Ten days earlier, and two months before they would even unofficially be known to exist, Maddox had acquired the preliminary details of a new exploration area, plus names and backgrounds of relevant officials and politicians, and ConTex had sent in Dwyer.

Dwyer came through, sat down and shook his head when Maddox’s secretary offered him coffee. ‘Looks like we’ll get what we want.’ Dwyer was Vice President responsible for New Business Development and on the main board. I’ll need five million.’ At this moment in time, and at this stage of the process. Because five million dollars was small beer. When it got really heavy you could put a zero on the end of that, and ConTex wouldn’t think it was out of place.

So five million, plus the one million Maddox needed for Kazakhstan to cover local wages, expenses and other payments. Delivery tomorrow and everything straightforward and routine. Three minutes later the request had been sent to Houston on the secure fax.

When Maddox and Dwyer left the office the early evening was warm. Maddox’s driver dropped Dwyer at the Balltschug-Kempinski, across the Moskva river from the Kremlin and next to the British embassy residence, then took Maddox to the former sanatorium, now a country club, where he leased a luxury chalet. At eight-thirty, having showered and changed, Maddox joined Dwyer for dinner.

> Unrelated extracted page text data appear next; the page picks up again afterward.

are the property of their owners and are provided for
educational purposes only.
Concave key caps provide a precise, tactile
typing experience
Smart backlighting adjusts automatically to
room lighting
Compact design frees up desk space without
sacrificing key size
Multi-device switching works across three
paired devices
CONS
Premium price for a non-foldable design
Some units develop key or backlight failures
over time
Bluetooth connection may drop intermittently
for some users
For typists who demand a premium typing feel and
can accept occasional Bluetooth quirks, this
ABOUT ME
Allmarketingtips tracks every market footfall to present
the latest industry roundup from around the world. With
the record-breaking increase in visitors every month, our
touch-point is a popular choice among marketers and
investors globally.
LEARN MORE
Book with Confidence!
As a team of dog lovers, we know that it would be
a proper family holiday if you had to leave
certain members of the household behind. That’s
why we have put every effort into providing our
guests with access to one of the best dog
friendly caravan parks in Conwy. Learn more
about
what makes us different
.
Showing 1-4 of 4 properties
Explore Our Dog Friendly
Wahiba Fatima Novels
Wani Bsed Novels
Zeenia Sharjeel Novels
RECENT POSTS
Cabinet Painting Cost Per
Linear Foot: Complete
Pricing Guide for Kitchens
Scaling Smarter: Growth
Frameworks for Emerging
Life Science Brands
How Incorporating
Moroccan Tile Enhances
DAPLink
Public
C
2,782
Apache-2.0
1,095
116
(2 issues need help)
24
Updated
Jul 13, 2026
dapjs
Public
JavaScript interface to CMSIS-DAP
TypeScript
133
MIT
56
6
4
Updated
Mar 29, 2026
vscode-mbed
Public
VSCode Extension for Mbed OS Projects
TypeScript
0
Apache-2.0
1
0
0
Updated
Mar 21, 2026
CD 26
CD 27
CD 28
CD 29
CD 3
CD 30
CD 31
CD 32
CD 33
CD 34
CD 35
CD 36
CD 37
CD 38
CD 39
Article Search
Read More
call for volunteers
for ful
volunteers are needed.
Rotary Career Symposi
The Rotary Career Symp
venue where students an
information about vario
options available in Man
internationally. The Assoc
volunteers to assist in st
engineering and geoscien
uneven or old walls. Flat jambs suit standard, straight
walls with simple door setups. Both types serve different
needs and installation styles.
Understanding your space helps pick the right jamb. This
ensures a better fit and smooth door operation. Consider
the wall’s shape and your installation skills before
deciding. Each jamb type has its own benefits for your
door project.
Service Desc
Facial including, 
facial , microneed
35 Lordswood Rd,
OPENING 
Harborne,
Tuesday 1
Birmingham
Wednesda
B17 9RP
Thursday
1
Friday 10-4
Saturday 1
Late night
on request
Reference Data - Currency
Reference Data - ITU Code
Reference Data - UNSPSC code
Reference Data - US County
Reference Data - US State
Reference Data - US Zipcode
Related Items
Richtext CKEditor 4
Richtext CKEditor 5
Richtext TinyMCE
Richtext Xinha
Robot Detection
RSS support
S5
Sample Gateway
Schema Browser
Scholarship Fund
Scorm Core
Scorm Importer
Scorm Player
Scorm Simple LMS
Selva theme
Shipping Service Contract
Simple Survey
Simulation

The Kempinski was expensive, but the Kempinski was safe-relatively speaking, but everything was relative in the new Moscow. Black-windowed Mercedes and BMWs were parked outside, but black-windowed Mercedes and BMWs were parked outside everywhere nowadays. Guards on the doors, but it was only when there were no guards that you began to worry.

At nine-thirty they left the hotel, crossed the river, and walked past St Basil’s into Red Square. The evening was still warm and the sky was an almost transparent shade of blue.

‘You want a drink?’ Dwyer asked.

‘Where?’

‘How about Nite Flite?’

They crossed Red Square then dropped between the Arsenal Tower of the Kremlin and the sterner red brick of the Historical Museum into the tarmac area beyond. Even though it was late evening the area still milled with people: along the pavement to Ploshchad Revolyutsii the booths selling cigarettes and alcohol were crowded with shoppers. Opposite, on the pavement under the grey featureless mass of the Moskva Hotel, was a single stall selling drinks, a handful of wooden tables around it and cars parked in front of it. At the entrance to the subway under the inner ring road to Tverskaya and the Okhatniy Ryad metro station, there was another cluster of vendors – mainly men but two women.

The first woman was selling cigarettes. She looked mid-sixties, small and thin and stooped. She was wearing a cardigan, skirt, torn basketball boots, and a Michael Jordan cap which had long lost its shape and colour.

The second was taller and early fifties. On a tray in front of her, balanced on makeshift legs, were sets of audio tapes. Her hair was tied back, her back was straight and her dress was blue and clean and neatly pressed. A light coat was thrown over her shoulders and on the left side of her bodice she wore a row of medals.